Landlocked Developing Countries: Kazakhstan’s Special Position… and Responsibility

NEW-YORK – Landlocked countries have a special series of problems all their own. Principally, any commercial shipments—or any travel, for that matter—must me made over land, by road, in trucks or trains, or be flown in by air. This creates problems for any such shipments… and rapidly escalating costs for all such economic activity.     

Map of Landlocked Developing Countries (LLDCs). Photo credit: United Nations Conference on Trade and Development. 

The United Nations (UN) developed a special program, known as the Vienna Program of Action, to address the special needs of Landlocked Developing Countries (LLDC’s). That program runs for the decade 2014-2024. 

As the largest landlocked country on earth, Kazakhstan is honored to be the current chair of the UN’s Committee on Landlocked Developing Countries. As such, she presided over the recent LLDC Conference, at the UN in New York.

The address to the Conference of the Secretary-General, Antonio Guterres, was most clear and direct: “The impact of the Covid-19 pandemic is exacerbating the plight of landlocked developing countries.” And he further cited the looming threat of debt distress. He clearly was addressing himself directly to the LLDC countries, saying that he and the UN were “here to partner with [you] on solutions.”

Guterres also committed to helping LLDC’s transition from fossil fuels to “renewable energy systems.” And this is but one  part of a Decade of Action to promote and deliver on the UN’s Sustainable Development Goals.

Among the other needs addressed by the Secretary-General was the need to integrate pandemic responses with efforts to combat climate change. And—as alluded-to above—the Vienna Program of Action fits right in to these efforts.

Among the priorities on the immediate horizon, according to the Secretary-General, are the combatting of illicit financial flows and the critical investment in transport infrastructure. Also among the important factors is cooperation among the LLDC’s, as well as with “transit countries.”

Guterres also called for the “strengthening of the capacities” of the High Representative for the Least Developed Countries, Landlocked Developing Countries and Small Island Developing States (OHRLLS). This must be coordinated with Covid-19 response, as well as the revival of the Paris Agreement on Climate Change.

Returning to the direct tone of his opening words, the Secretary-General advocated the establishment of six principles: 

1.Invest in green jobs and sectors

2.No bailouts for polluting industries

3.End fossil fuel subsidies

4.Take climate risks, and seize opportunities

5.Work together, and

6.Leave no one behind

These are the actions of particular concern to Landlocked Developing Countries, that the Secretary-General sees as central to success, on the UN’ 75th anniversary.

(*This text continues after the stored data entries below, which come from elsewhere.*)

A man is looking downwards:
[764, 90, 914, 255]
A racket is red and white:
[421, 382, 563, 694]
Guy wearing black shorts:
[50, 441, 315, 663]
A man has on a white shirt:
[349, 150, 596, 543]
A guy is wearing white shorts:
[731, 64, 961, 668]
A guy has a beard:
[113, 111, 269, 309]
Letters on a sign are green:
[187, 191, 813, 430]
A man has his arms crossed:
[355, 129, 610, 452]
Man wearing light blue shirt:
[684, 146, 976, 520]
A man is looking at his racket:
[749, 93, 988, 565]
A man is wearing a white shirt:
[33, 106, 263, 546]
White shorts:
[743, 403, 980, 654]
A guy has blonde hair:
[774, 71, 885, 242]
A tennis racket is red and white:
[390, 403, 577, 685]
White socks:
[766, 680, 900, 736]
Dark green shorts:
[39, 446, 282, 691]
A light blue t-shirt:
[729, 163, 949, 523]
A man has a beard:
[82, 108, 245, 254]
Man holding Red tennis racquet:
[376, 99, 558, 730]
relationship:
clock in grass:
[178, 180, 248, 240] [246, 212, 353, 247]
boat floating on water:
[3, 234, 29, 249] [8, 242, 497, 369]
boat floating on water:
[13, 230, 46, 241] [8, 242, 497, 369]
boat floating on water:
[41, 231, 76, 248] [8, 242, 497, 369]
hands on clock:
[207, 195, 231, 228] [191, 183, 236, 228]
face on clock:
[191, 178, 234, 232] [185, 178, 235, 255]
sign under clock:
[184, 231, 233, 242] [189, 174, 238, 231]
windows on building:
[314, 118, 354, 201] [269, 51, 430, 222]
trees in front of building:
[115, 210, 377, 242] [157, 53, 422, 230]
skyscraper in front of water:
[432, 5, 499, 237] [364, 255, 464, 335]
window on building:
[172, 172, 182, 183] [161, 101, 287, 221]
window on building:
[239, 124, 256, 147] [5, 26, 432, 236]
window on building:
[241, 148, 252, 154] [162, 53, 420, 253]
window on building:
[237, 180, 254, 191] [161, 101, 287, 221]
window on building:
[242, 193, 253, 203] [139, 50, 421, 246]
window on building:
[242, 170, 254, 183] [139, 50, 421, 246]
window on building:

The other major address at the LLDC meeting was that of Volkan Bozkir of Turkey, President of the 75th Session of the UN’s General Assembly. Bozkir quoted his own address at the 75th Anniversary Commemoration, saying that the UN must become “a more agile, effective and accountable organization.”

Bozkir noted that while everyone must fight Covid-19—which he called “the greatest global challenge since the end of the Second World War”—the most vulnerable countries have been the hardest hit. And this especially includes Landlocked Developing Countries. Therefore, it was important to achieve progress on the Paris Agreement on Climate Change, as well as other agreements.                                            

The President cited the Decade of Action on the Sustainable Development Goals, and noted that the SDG’s “have the potential to serve as a blueprint for resilient recovery from Covid-19.” And while each country’s conditions and context differ, efforts must be concerted to achieve a “global, sustainable recovery.”

The important role already being played by Kazakhstan in the entire LLDC process is both a prominent and a critical one. She sits at the nexus of Landlocked Development and Climate                                                    

Change, having been so severely affected by Soviet nuclear testing. And as the largest LLDC, what happens in Kazakhstan affects her landlocked colleagues throughout the world. She therefore stands to be a critically important Landlocked Leader, and one of the world’s “powers to watch” in the 21st Century.